[Dataset entries]

|---|

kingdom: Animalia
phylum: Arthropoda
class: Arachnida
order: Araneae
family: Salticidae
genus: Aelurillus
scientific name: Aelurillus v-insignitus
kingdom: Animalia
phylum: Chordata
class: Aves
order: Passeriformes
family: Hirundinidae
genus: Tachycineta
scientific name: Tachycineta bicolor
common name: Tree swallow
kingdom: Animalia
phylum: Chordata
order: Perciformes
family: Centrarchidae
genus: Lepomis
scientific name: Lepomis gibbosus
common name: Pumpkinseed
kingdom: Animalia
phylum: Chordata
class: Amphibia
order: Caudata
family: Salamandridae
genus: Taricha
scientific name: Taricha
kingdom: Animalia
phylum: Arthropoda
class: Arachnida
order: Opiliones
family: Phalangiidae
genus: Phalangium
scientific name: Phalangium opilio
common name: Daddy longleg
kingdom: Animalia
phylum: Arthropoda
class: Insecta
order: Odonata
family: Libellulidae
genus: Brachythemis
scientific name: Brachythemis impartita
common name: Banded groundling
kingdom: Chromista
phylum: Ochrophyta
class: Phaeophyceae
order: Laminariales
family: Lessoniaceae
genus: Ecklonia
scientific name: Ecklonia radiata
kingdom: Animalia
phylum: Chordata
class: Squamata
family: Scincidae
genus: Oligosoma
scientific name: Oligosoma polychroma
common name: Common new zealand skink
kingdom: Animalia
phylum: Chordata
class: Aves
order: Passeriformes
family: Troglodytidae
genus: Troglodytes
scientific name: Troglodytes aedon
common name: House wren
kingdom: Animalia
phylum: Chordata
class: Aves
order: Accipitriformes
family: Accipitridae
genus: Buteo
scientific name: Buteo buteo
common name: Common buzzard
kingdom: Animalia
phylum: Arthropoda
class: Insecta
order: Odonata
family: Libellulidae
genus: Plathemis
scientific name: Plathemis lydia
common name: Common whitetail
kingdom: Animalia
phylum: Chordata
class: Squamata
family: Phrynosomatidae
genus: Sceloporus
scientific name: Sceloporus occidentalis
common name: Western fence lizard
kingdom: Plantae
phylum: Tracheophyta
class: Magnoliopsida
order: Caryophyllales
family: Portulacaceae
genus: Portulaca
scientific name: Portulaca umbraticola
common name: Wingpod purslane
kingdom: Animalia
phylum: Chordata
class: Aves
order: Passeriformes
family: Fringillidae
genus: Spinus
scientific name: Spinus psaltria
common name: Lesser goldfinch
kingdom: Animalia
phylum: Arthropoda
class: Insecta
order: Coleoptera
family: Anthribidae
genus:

|---|

◆ **Exercise task**
Reproduce all of the data above line for line, changing nothing.

◆ **Written response**
kingdom: Animalia
phylum: Arthropoda
class: Arachnida
order: Araneae
family: Salticidae
genus: Aelurillus
scientific name: Aelurillus v-insignitus
kingdom: Animalia
phylum: Chordata
class: Aves
order: Passeriformes
family: Hirundinidae
genus: Tachycineta
scientific name: Tachycineta bicolor
common name: Tree swallow
kingdom: Animalia
phylum: Chordata
order: Perciformes
family: Centrarchidae
genus: Lepomis
scientific name: Lepomis gibbosus
common name: Pumpkinseed
kingdom: Animalia
phylum: Chordata
class: Amphibia
order: Caudata
family: Salamandridae
genus: Taricha
scientific name: Taricha
kingdom: Animalia
phylum: Arthropoda
class: Arachnida
order: Opiliones
family: Phalangiidae
genus: Phalangium
scientific name: Phalangium opilio
common name: Daddy longleg
kingdom: Animalia
phylum: Arthropoda
class: Insecta
order: Odonata
family: Libellulidae
genus: Brachythemis
scientific name: Brachythemis impartita
common name: Banded groundling
kingdom: Chromista
phylum: Ochrophyta
class: Phaeophyceae
order: Laminariales
family: Lessoniaceae
genus: Ecklonia
scientific name: Ecklonia radiata
kingdom: Animalia
phylum: Chordata
class: Squamata
family: Scincidae
genus: Oligosoma
scientific name: Oligosoma polychroma
common name: Common new zealand skink
kingdom: Animalia
phylum: Chordata
class: Aves
order: Passeriformes
family: Troglodytidae
genus: Troglodytes
scientific name: Troglodytes aedon
common name: House wren
kingdom: Animalia
phylum: Chordata
class: Aves
order: Accipitriformes
family: Accipitridae
genus: Buteo
scientific name: Buteo buteo
common name: Common buzzard
kingdom: Animalia
phylum: Arthropoda
class: Insecta
order: Odonata
family: Libellulidae
genus: Plathemis
scientific name: Plathemis lydia
common name: Common whitetail
kingdom: Animalia
phylum: Chordata
class: Squamata
family: Phrynosomatidae
genus: Sceloporus
scientific name: Sceloporus occidentalis
common name: Western fence lizard
kingdom: Plantae
phylum: Tracheophyta
class: Magnoliopsida
order: Caryophyllales
family: Portulacaceae
genus: Portulaca
scientific name: Portulaca umbraticola
common name: Wingpod purslane
kingdom: Animalia
phylum: Chordata
class: Aves
order: Passeriformes
family: Fringillidae
genus: Spinus
scientific name: Spinus psaltria
common name: Lesser goldfinch
kingdom: Animalia
phylum: Arthropoda
class: Insecta
order: Coleoptera
family: Anthribidae
genus:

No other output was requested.